> **WORK INSTRUCTIONS**
a - In the cider-making thread below, rewrite the paragraph beginning "FYI Proper dosage" more briefly, keeping its main facts.
b - From the cider-making thread below, reproduce word for word the passage between "Make sure both" and "start practicing that.", inclusive.

> **SUPPLIED TEXT**
────

It's fine just to pitch yeast. Some people use sulfites and/or pectinase.

Welcome to HBT!
 
It's fine just to pitch yeast. Some people use sulfites and/or pectinase.

Welcome to HBT!

thank you for the reply. Looks like you've made a belgian tripel. Looking forward to eventually starting my beer journey and that is going to be one of them. Our homebrew supply store sells that and it is delicious
 
So i am trying out the nottingham yeast on one of my 1 gallon experimental batches and and using local indian summer apple juice. Apple juice by itself was 1.051 and i added just short of 1.25 lbs brown sugar and it jumped the OG to 1.10. But i am having a stopper issue. Does anyone else have problem with stopper popping out? The guys at the brew store said it was the correct one for my 1 gallon glass jug
 
Make sure both the stopper and the inside of the mouth of the jug are dry. Wipe with a clean paper towel if needed.
 
Does freezing kill off the wild yeast and other nasties making campden unnecessary? I suppose it could..... if so, I might just start practicing that.
 
So why use campden?

Edit: newby question.
Some people don't. Many wine yeasts can be fermented cool, which further reduces growth of the wild microbes. Fermenting cool has the added benefit of preserving more apple flavor.

I use sulfite after fermentation to prevent oxidation and to stabilize against unwanted Brett, AAB, and LAB activity long-term.

I did sulfite my juice before fermentation this year. I have noticed that the fermentations create a lot more sulfide with this process, so I probably won't be doing that any more.

FYI Proper dosage for anti-microbial activity requires pH testing and then calculating and measuring the correct amount to achieve a target molecular SO2. Using something like 1 tab per gallon may be way too much or way too little depending on pH.

────

> **DATASET EXTRACT**
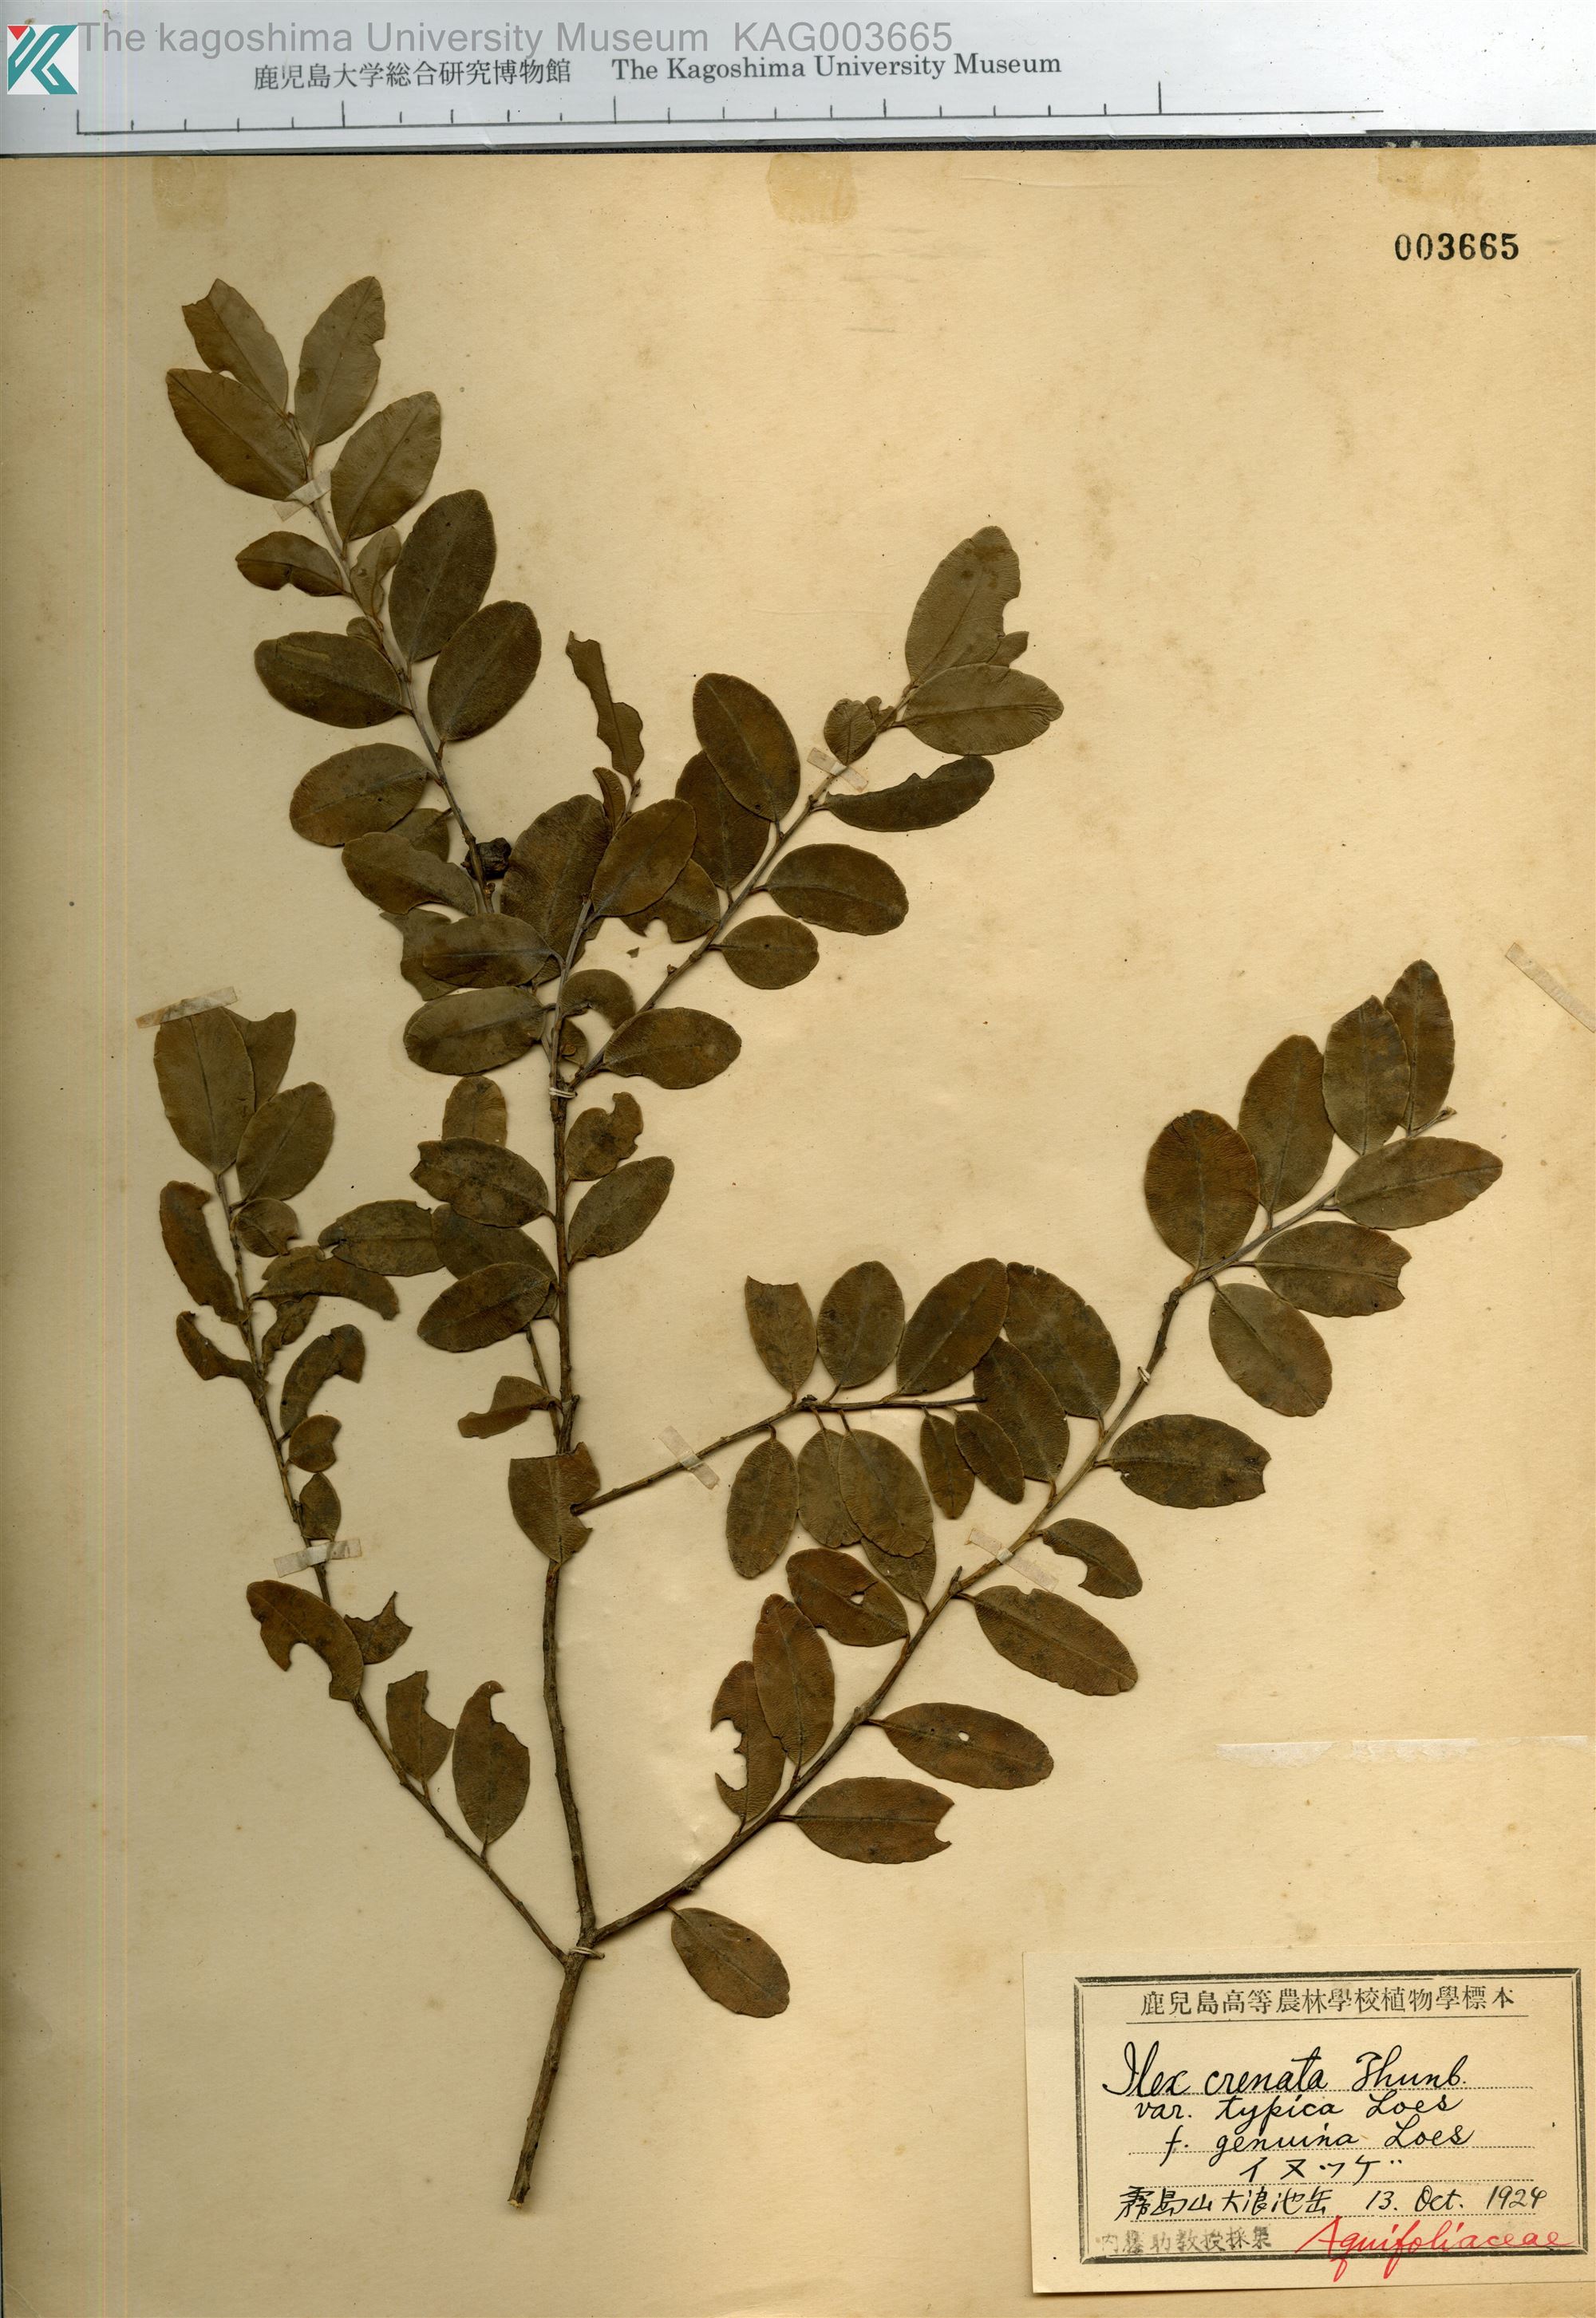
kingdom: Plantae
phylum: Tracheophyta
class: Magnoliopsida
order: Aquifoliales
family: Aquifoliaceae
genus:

────

> **SOLVED PROBLEMS**
a - Sulfite dosing for antimicrobial effect requires testing pH, then calculating and measuring the amount needed to reach a target molecular SO2. A fixed rate such as 1 tab per gallon may be far too much or far too little, depending on pH.

b -
Make sure both the stopper and the inside of the mouth of the jug are dry. Wipe with a clean paper towel if needed.
 
Does freezing kill off the wild yeast and other nasties making campden unnecessary? I suppose it could..... if so, I might just start practicing that.